At this stage our goal is to return the compromised systems to their normal state. We should have recovery procedures in place tailored to potential incidents but the safest is a full rebuild of systems and restoring data from the last backup. Dont forget to patch impacted machines and again it is important to keep a record of any action taken and to keep users aware of the recovery status. This communication reduces confusion and rumours and allows us to advise them of major developments that may impact them. Adhering to local laws and internal policies in relation to media contact should also be considered with key employees being assigned this responsibility.
Phase 6: Lessons Learned.
The lessons learned phase is usually neglected but a post-mortem can be improvement to help us gain an exact understanding of the incident, its time line and the adequacy of our response.
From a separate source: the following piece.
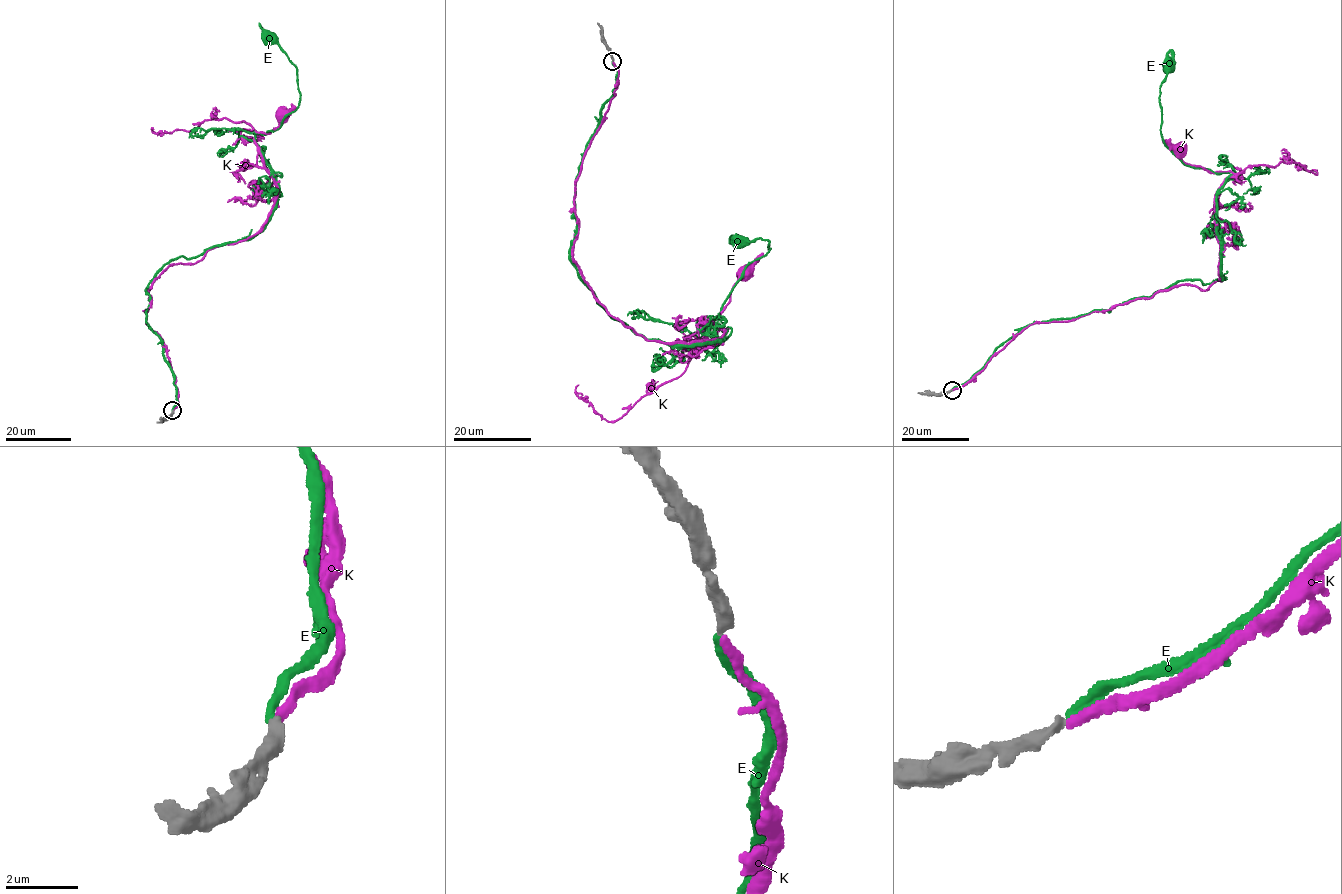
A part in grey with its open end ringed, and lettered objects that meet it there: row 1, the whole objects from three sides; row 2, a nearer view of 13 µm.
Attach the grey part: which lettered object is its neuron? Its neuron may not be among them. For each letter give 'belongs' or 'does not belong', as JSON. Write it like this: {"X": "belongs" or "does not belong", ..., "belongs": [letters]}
{"E": "belongs", "K": "does not belong", "belongs": ["E"]}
We can see what procedures worked and what did not, what the damage was and what we need to change going forward. This allows us to continually improve what we do and how we do it.
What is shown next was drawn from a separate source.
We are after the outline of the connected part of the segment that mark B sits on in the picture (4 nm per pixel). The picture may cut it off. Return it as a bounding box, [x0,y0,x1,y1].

So how do we view our incident response as being successful? Good security should mean no incidents but everybody will suffer a breach at some point. So how do we measure success then? There are a few metrics we can use including;
- Number of incidents,
- Estimated financial loss – the more effective we are at incident response the less loss we will incur,
- After each incident our lessons learned phase should include honest self evaluation,
- Average time and resource required per incident,
- Documentation and procedure quality by team.
We will always suffer incidents but by having a solid methodology and procedures to guide us when it happens we can be in a better place to reduce the damage caused to us. It can take time for the teams involved to get comfortable with the process so war gaming and mock events can be vital to improving our efficiency. With this in place from Preparation through to Lessons Learned attackers will have a much harder time breaking through our defences and maintaining persistence.